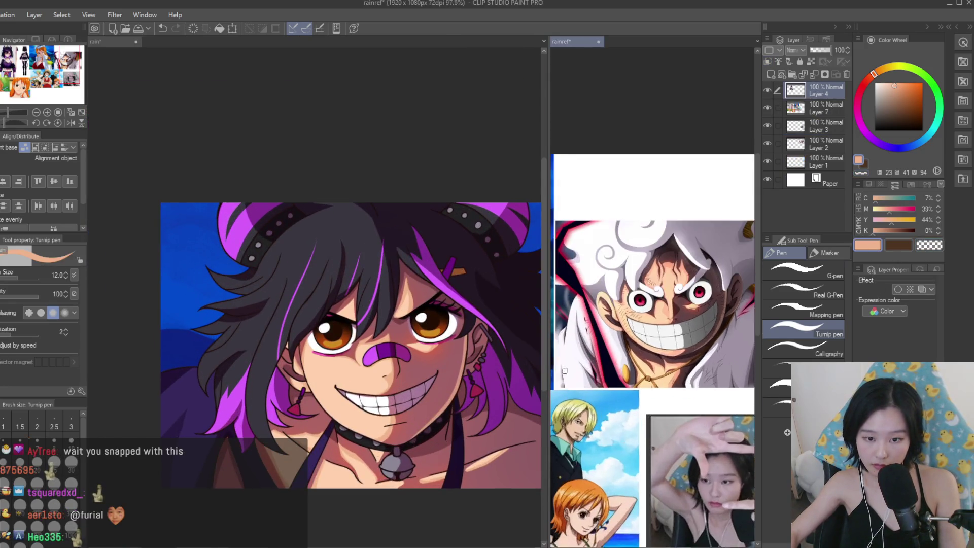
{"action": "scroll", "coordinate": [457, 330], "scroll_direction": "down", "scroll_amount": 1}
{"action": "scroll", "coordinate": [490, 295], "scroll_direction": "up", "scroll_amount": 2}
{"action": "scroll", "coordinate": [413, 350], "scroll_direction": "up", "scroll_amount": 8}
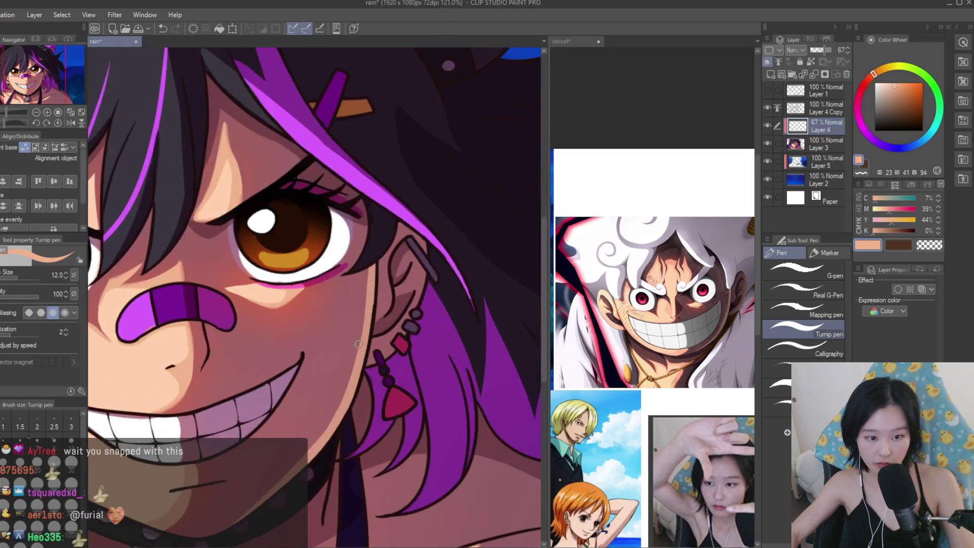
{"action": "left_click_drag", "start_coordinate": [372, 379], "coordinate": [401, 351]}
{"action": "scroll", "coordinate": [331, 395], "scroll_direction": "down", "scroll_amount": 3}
☆ ☆ ☆ ☆
## EXERCISE
Reproduce the entire listing above precisely, but keep the images out.

## REPLY
{"action": "scroll", "coordinate": [457, 330], "scroll_direction": "down", "scroll_amount": 1}
{"action": "scroll", "coordinate": [490, 295], "scroll_direction": "up", "scroll_amount": 2}
{"action": "scroll", "coordinate": [413, 350], "scroll_direction": "up", "scroll_amount": 8}
{"action": "left_click_drag", "start_coordinate": [372, 379], "coordinate": [401, 351]}
{"action": "scroll", "coordinate": [331, 395], "scroll_direction": "down", "scroll_amount": 3}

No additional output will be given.